Обманув бдительность варягов отъездом Дивислава с большей частью дружины, Гостомысл послал своих отроков следить за Волховцом.

Кто обращает внимание на мальчишек, удящих рыбу из-подо льда? Уж точно не Бодди, бежавший в страхе и горести из-за потери почти всего товара.

И прямо на льду Волхова, еще до порогов, где не было поблизости жилья, среди бела дня его и накрыли «ловцы».

Даже если Ульв конунг мог быть недоволен нападением на его земле, его утешило бы то, что неведомые лиходеи помогли ему выполнить обещание: Бодди никогда и ни в коем случае больше не появится в этих краях. Вероятно, удовольствовавшись этим, Ульв и не стал поднимать шума.

О происшествии он узнал довольно скоро: ему принесли эту весть пятеро уцелевших спутников Бодди. Часть дружины погибла при нападении, хотя «ловцам» была нужна голова одного только Бодди, часть пустилась дальше в Ладогу, под защиту тамошнего ярла. А пятеро, отсидевшись в лесу, пока нападавшие не уехали, выждали дотемна и пустились обратно в Волховец – до него было куда ближе, чем до Ладоги.

– Я предвидел нечто подобное, – сказал Ульв жене, когда они остались вдвоем в спальном чулане. – Князь Дивислав выглядит человеком упрямым. Он явно мне не поверил, и нет ничего удивительного, если он решил все же добиться своей мести.

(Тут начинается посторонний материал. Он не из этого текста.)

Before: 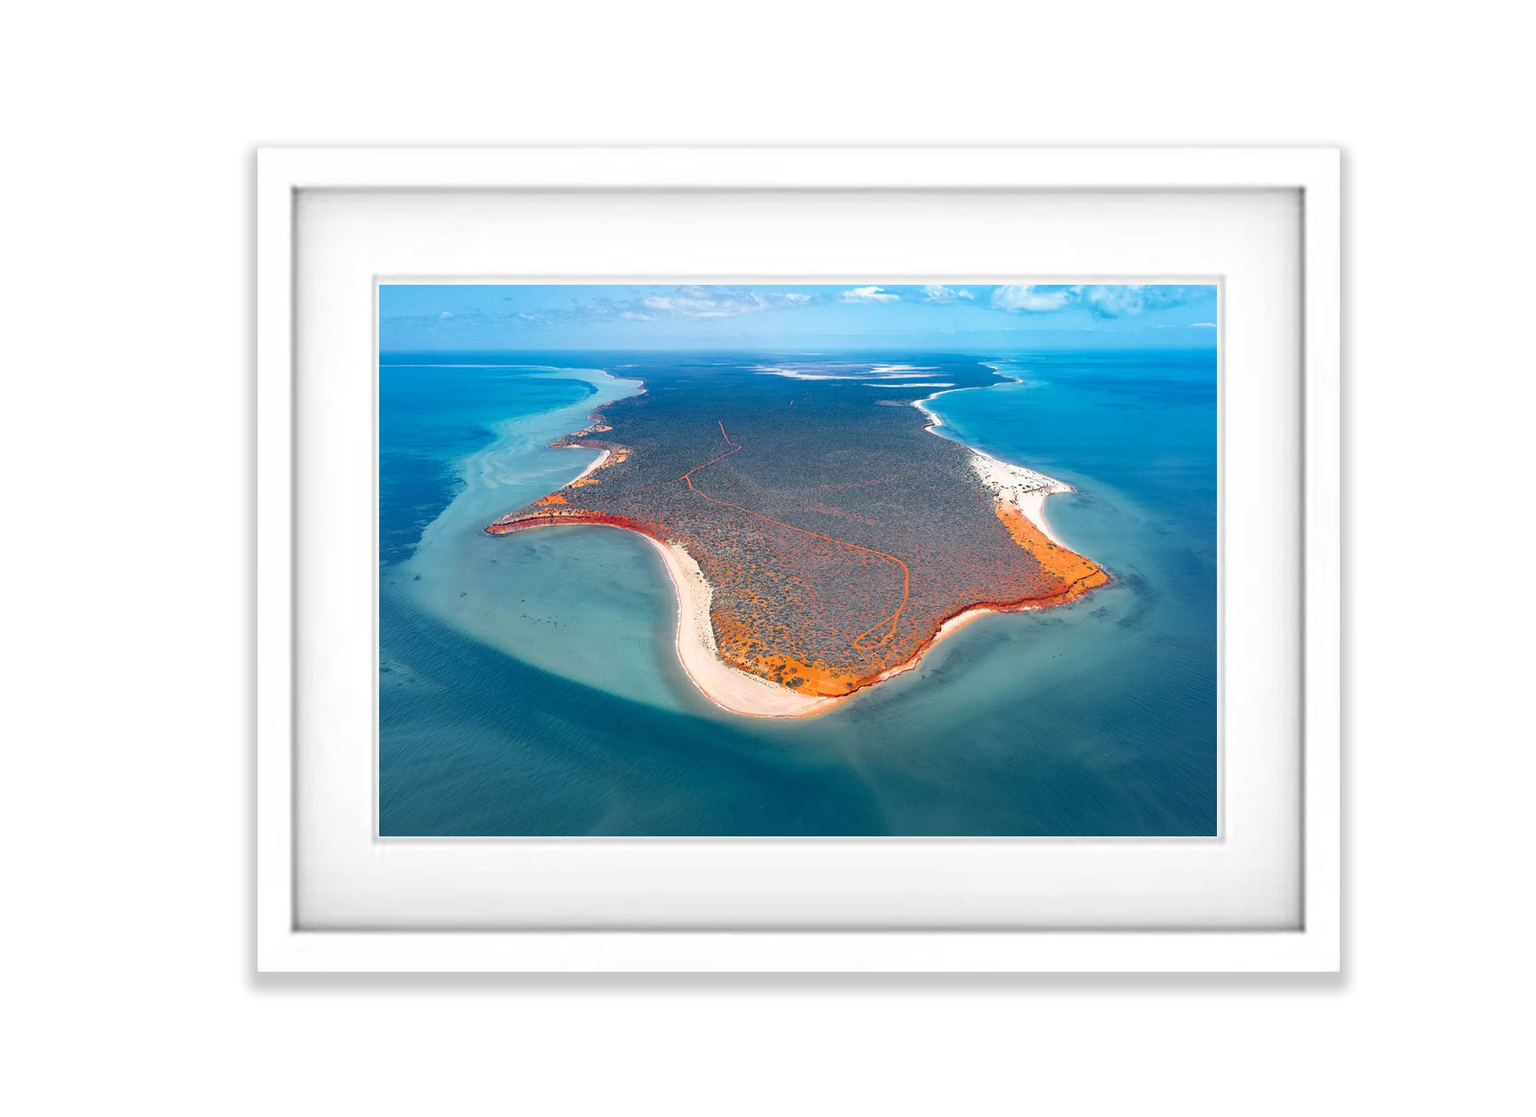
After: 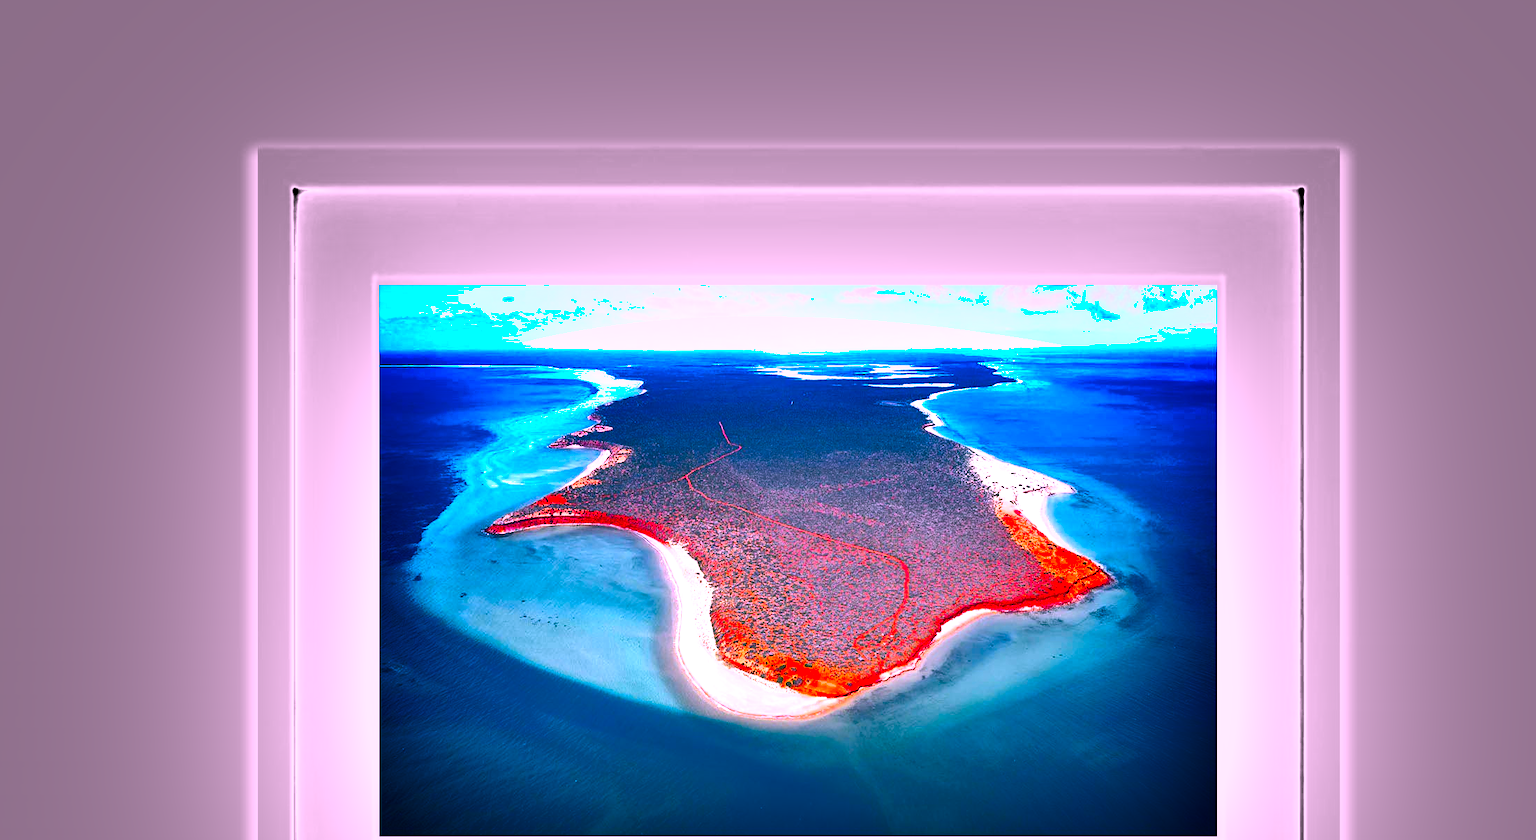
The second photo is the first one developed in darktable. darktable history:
crop: bottom 24.745%
shadows and highlights: radius 168.78, shadows 26.79, white point adjustment 2.96, highlights -68.71, soften with gaussian
exposure: exposure 1 EV, compensate highlight preservation false
color correction: highlights a* 19.29, highlights b* -12.26, saturation 1.68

– И ты это так оставишь? Ведь он совершил разбойное нападение на твоей земле!

– Видишь ли, если я стану говорить с ним об этом, мне придется признать, что Бодди все же прятался у меня. Иначе нападение могло бы произойти не ближе Альдейгьи, и это была бы уже забота Хакона, а не моя. А Бодди – неудачливый человек. У него был слишком неудобный нрав: хвастлив и тщеславен, но труслив. Тщеславие навлекало на него неприятности, а трусость мешала выпутаться из них с честью. Ничто не спасет обреченного. Нам следует радоваться, что уж нас-то он больше в неприятности не втравит.

– На прощание он принес нам кое-что хорошее. – Сванхейд бросила взгляд на ларец, где у нее были заперты бусы из берилла и жемчуга.

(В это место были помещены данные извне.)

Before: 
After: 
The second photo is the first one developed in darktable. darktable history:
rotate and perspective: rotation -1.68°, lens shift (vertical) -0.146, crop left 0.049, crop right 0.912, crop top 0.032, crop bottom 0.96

– Ах, это! – Ульв тоже посмотрел на ларь. – Прости, королева, но я не советовал бы тебе держать эту вещь у себя.

– Вот как! – Сванхейд в изумлении развернулась к нему.

– Да. Я бы советовал тебе с этой вещью расстаться. Во-первых, я уверен, что Бодди хвастал ею на всем пути, в том числе – и в доме у Дивислава. И если не сам князь, то его женщины обязательно это запомнили: ведь такое ожерелье в этой части света одно, это не стеклянные бусины «с глазками» и «с ресничками», кои есть уже на каждом чудском хуторе. А во-вторых, подарки неудачливого человека никому еще удачи не приносили.

– Может быть… отошлем это Мальфрид? – поколебавшись, предложила Сванхейд.

Она признавала правоту мужа, но совсем расстаться с такой прекрасной драгоценностью у нее не было сил.

– Не думаю, что нам стоит рисковать нашей дочерью, у которой и так жизнь непростая. Вот, может быть… – Ульву пришла неожиданная мысль. – Что ты скажешь, если мы отошлем его нашей будущей невестке? Невесте Ингвара?

– Девочке? – Сванхейд вытаращила глаза.

– Может, она еще мала для таких драгоценностей, но ее отец и прочая родня, несомненно, оценят это как знак нашего уважения. Нам уже пора бы его проявить: ведь они обручены целых три года!

– И кому же ты доверишь отвезти такую вещь? – с тайной ревностью спросила королева.

– Думаю, кто-нибудь из сыновей Ветурлиди не откажется исполнить такое поручение и заодно глянуть на нашу будущую невестку. Мы хоть узнаем, хороша ли она собой и много ли обещает в будущем. К тому же, если мы подарим ожерелье ей, оно не уйдет из нашей семьи: ведь когда-нибудь она прибудет сюда, чтоб выйти замуж за Ингвара, и на свадьбу уж непременно его наденет. Не думаю, чтобы Вальгард в своем захолустье раздобыл ей в приданое что-нибудь получше!

– Ты считаешь… – Сванхейд взглянула на мужа с сомнением. – Если мне нельзя держать его у себя, ей можно?

– Через Плесков Бодди не ехал и там эту вещь никто не видел. А до тех пор, пока невеста приедет сюда, вся эта троллева сага забудется.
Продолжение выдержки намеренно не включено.